[Extracted data entries]

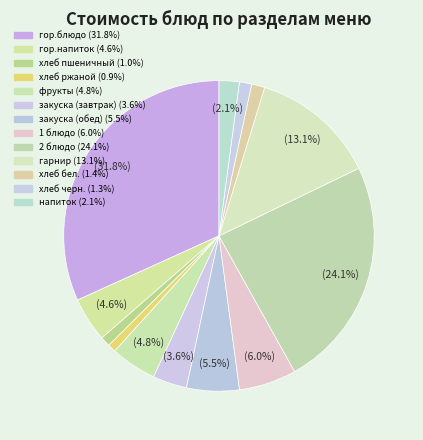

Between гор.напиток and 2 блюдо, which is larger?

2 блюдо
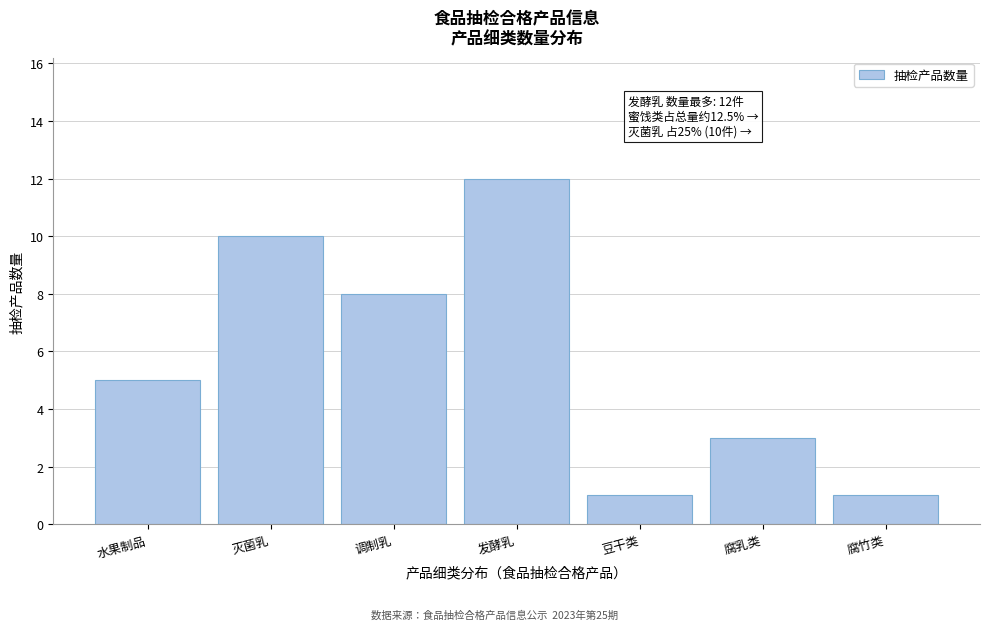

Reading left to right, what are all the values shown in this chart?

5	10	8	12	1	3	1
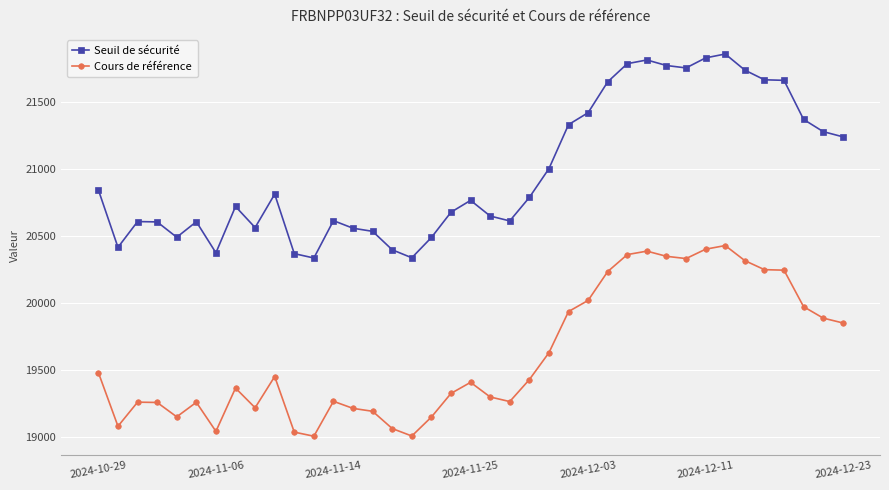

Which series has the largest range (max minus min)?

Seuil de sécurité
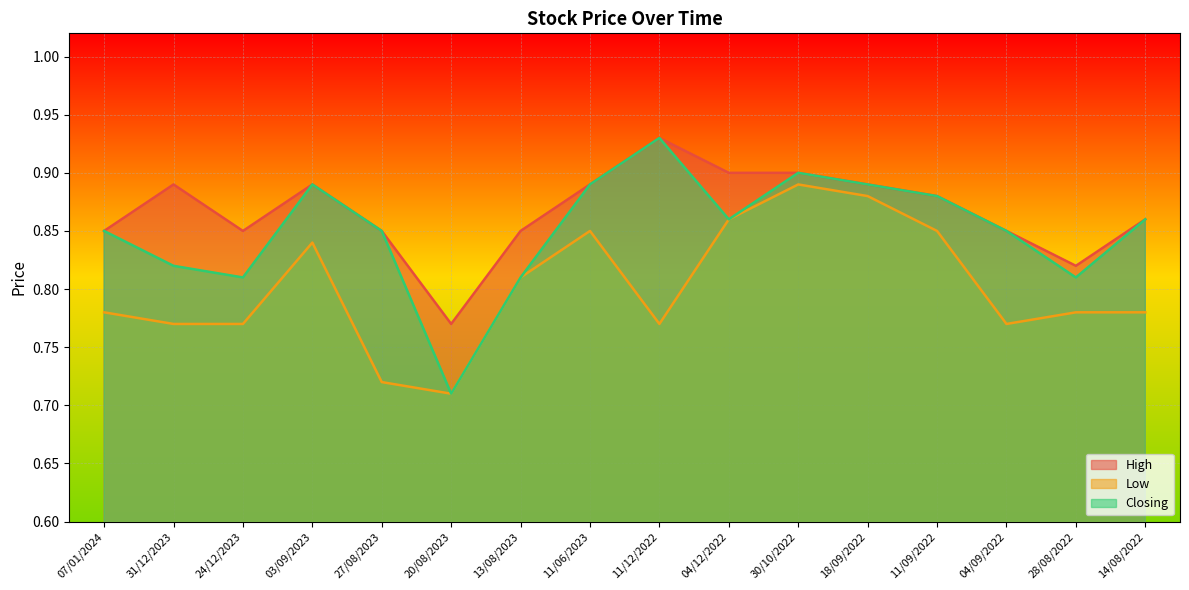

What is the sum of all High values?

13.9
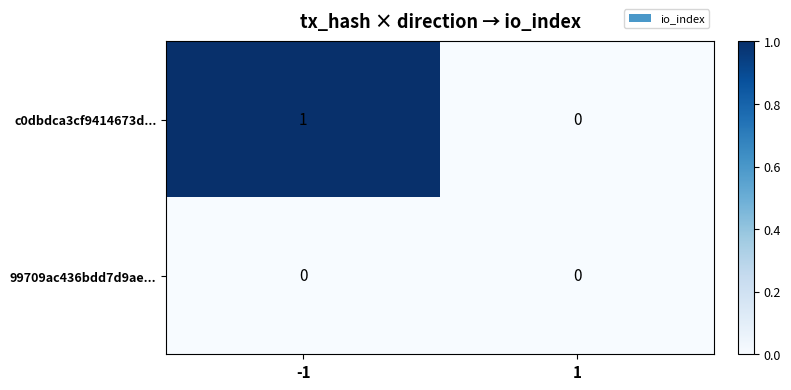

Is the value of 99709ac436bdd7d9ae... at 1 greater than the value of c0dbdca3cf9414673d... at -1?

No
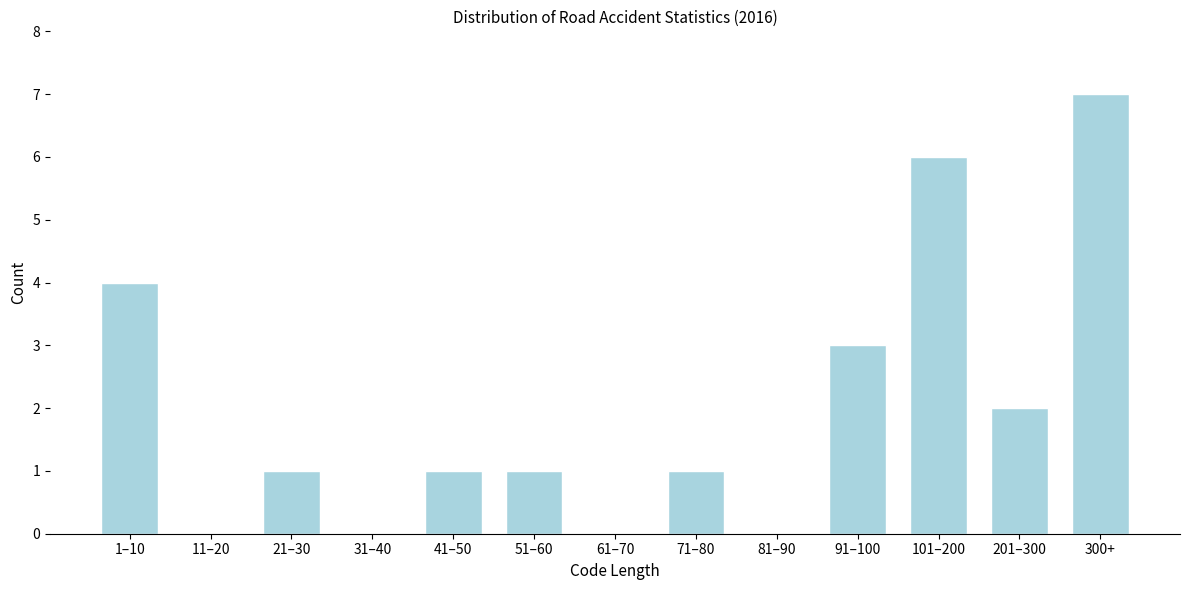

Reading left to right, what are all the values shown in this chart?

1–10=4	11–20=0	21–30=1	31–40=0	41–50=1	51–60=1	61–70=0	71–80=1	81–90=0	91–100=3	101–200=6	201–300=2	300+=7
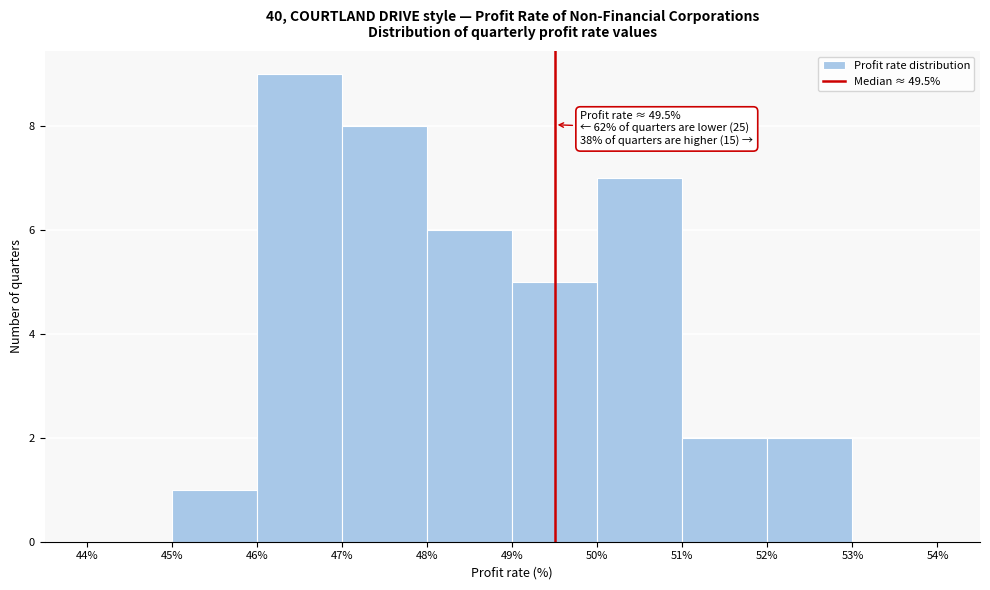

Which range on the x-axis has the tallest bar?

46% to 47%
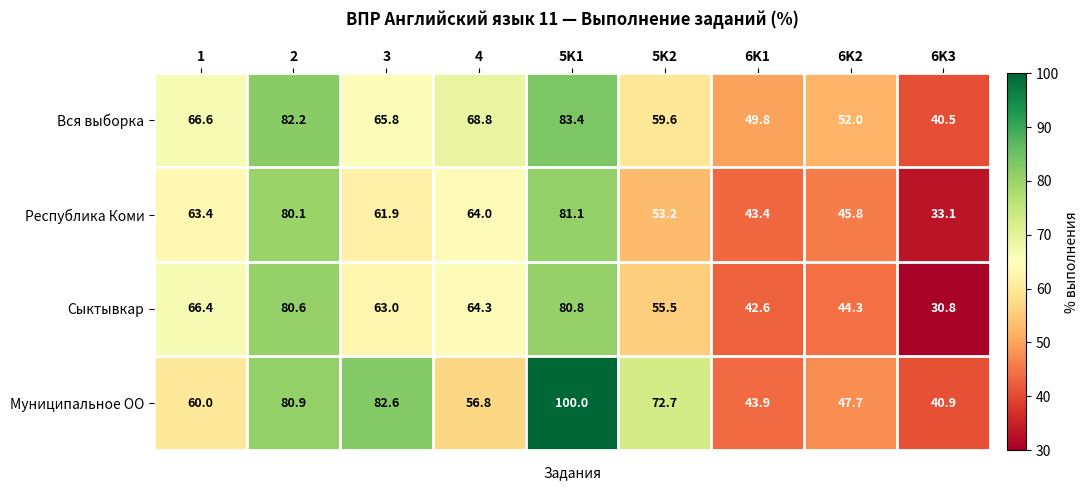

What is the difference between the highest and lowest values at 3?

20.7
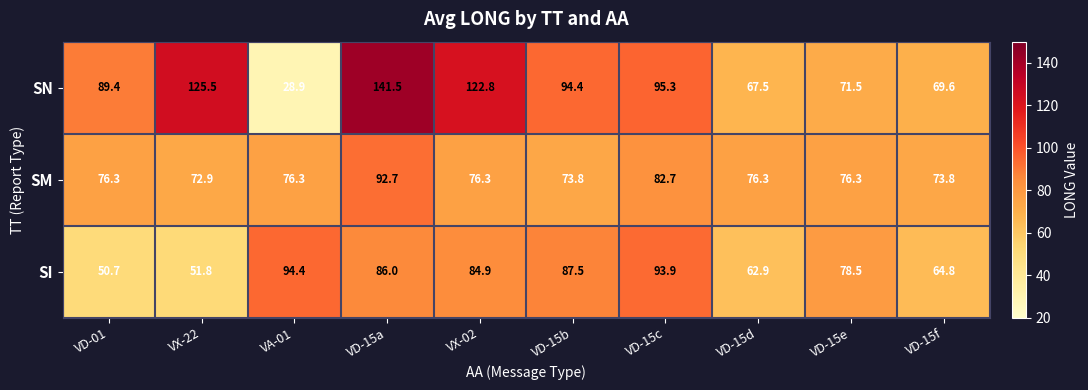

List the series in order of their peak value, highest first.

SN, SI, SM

Your objective:
Count the lines in the listing that contain the word "блюдо" and reply with the number alone.

Output of the exercise:
2